Ce qui nous permet de dire quelques mots sur l’extraordinaire bande originale signée Justin Hurwitz. Oui celui-là même qui a remporté deux Oscars en 2017 dans les catégories meilleure chanson originale (City of Stars) et meilleure musique de film avec La La Land. Oui celui-là même qui a composé toutes les musiques des films de Chazelle, son pote depuis Harvard. La force de sa partition ici est son côté entêtant, métronomique à la limite obsessionnel pouvant aller jusqu’au rejet. Mais au fur et à mesure que l’histoire et le film avancent, mutent et s’invitent définitivement dans votre panthéon intime, une note ou deux s’altèrent pour diffuser une toute autre tonalité. Les rythmes endiablés du début laissent progressivement la place à des appels à l’aide effrénés mâtinés de cuivres omniscients consubstantiels de tragédies inéluctables et endémiques.
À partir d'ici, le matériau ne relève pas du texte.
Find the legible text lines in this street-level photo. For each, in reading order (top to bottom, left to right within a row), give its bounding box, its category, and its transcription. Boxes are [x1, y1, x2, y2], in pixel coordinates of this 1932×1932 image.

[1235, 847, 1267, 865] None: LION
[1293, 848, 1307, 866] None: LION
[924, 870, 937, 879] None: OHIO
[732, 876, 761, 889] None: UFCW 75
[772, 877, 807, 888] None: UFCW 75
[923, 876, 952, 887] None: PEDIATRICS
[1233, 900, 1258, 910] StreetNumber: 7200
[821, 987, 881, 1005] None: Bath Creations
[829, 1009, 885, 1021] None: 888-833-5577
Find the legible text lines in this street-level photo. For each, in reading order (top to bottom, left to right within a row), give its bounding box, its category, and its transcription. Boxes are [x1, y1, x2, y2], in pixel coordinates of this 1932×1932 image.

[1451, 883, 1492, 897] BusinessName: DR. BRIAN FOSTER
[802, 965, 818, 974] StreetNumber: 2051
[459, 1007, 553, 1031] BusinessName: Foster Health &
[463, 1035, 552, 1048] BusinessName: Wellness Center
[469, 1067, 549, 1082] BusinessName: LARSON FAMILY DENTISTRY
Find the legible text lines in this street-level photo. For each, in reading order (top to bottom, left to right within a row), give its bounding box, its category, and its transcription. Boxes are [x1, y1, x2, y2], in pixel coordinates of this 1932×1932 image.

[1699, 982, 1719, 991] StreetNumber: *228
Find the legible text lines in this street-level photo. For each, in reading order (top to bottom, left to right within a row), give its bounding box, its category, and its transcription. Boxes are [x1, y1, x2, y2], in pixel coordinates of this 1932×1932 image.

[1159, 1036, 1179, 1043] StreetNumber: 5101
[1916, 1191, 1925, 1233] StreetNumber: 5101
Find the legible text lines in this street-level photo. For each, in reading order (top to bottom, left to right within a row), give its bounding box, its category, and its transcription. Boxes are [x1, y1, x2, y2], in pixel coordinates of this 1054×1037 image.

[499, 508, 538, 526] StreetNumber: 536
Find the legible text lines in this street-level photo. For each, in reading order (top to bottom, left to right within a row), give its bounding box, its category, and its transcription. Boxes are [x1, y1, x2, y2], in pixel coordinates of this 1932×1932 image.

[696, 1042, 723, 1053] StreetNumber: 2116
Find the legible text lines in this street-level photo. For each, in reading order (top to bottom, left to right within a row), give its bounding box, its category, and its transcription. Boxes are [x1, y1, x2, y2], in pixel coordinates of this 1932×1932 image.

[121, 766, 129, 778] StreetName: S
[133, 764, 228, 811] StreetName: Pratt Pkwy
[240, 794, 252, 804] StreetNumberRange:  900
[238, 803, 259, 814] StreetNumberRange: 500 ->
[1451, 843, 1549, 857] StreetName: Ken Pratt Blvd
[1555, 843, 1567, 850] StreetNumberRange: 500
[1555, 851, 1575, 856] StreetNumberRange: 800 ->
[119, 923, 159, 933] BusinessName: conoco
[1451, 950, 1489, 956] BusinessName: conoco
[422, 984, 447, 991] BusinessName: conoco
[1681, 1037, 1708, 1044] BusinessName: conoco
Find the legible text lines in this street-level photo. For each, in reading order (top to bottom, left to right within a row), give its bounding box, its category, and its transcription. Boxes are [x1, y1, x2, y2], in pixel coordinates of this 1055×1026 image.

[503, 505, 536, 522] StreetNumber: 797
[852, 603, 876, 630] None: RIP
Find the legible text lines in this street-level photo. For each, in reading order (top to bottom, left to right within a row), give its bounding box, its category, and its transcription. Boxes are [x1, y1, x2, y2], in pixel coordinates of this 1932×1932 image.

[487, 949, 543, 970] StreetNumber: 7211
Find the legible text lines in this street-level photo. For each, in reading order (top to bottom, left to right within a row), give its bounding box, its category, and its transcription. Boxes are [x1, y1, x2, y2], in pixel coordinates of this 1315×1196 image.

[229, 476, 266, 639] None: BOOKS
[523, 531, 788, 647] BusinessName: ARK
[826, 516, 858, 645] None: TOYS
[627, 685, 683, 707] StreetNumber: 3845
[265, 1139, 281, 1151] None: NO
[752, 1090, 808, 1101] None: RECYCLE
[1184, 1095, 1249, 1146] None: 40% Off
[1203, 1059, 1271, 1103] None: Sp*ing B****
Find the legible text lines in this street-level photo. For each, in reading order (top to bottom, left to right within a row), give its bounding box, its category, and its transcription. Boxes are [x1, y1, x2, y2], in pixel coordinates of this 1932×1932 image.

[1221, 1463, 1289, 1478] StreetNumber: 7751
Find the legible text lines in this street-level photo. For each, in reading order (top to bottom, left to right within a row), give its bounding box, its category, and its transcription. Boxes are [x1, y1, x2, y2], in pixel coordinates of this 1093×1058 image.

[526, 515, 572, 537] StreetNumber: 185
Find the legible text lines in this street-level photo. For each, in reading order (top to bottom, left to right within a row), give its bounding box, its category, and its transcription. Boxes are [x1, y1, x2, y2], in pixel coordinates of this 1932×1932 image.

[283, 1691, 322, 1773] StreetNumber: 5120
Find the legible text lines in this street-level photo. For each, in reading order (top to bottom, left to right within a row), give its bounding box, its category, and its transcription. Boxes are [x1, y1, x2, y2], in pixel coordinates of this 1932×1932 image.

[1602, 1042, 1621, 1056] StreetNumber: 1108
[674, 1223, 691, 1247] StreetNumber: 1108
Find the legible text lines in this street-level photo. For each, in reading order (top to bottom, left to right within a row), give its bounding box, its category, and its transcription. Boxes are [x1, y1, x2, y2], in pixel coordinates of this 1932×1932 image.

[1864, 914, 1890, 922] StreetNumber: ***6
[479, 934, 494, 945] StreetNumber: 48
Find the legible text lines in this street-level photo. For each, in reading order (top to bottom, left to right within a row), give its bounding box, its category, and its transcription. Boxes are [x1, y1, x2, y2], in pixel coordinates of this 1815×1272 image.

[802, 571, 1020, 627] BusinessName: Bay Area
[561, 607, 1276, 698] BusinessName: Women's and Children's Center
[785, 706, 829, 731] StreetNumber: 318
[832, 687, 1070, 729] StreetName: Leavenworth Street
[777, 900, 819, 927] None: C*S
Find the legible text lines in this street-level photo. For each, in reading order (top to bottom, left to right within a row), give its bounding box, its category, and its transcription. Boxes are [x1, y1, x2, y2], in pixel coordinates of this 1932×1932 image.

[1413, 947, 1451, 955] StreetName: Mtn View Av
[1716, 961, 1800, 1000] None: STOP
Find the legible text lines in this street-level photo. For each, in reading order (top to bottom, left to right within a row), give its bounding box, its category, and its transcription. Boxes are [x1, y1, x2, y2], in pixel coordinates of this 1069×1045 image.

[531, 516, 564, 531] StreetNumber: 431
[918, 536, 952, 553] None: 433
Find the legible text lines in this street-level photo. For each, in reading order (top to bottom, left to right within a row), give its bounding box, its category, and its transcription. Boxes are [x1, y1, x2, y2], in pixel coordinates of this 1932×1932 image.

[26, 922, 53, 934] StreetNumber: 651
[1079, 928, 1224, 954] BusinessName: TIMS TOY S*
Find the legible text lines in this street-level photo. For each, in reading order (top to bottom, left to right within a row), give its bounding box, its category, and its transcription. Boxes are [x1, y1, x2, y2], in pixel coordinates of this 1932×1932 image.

Ce que personnifie au passage et à merveille le personnage de gangster improbable joué par un Tobey Maguire que l’on n’avait pas vu aussi bon depuis Ice Storm de Ang Lee en 1997 (oui Monsieur).

C’est donc peu de dire que l’on n’a pas fini de (re)découvrir Babylon à l’avenir tant il recèle en son sein des strates de lecture, de perception et de plaisir de cinéma (mais pas que) insoupçonnées aujourd’hui. Il nous a par exemple donné envie de revoir Good Morning Babilonia (1986) des frères Taviani dans cette propension à revisiter les « contes et légendes » du Hollywood faussement virginal. Quant à Damien Chazelle, il s’inscrit dorénavant tout en haut de la pyramide de ces cinéastes démiurges de ce début de siècle parmi lesquels on trouve Christopher Nolan ou encore Denis Villeneuve.

Babylon (2022) de Damien Chazelle – 3h09 (Paramount Pictures France) – 18 janvier 2023

Résumé : Los Angeles des années 1920. Récit d’une ambition démesurée et d’excès les plus fous, Babylon retrace l’ascension et la chute de différents personnages lors de la création d’Hollywood, une ère de décadence et de dépravation sans limites.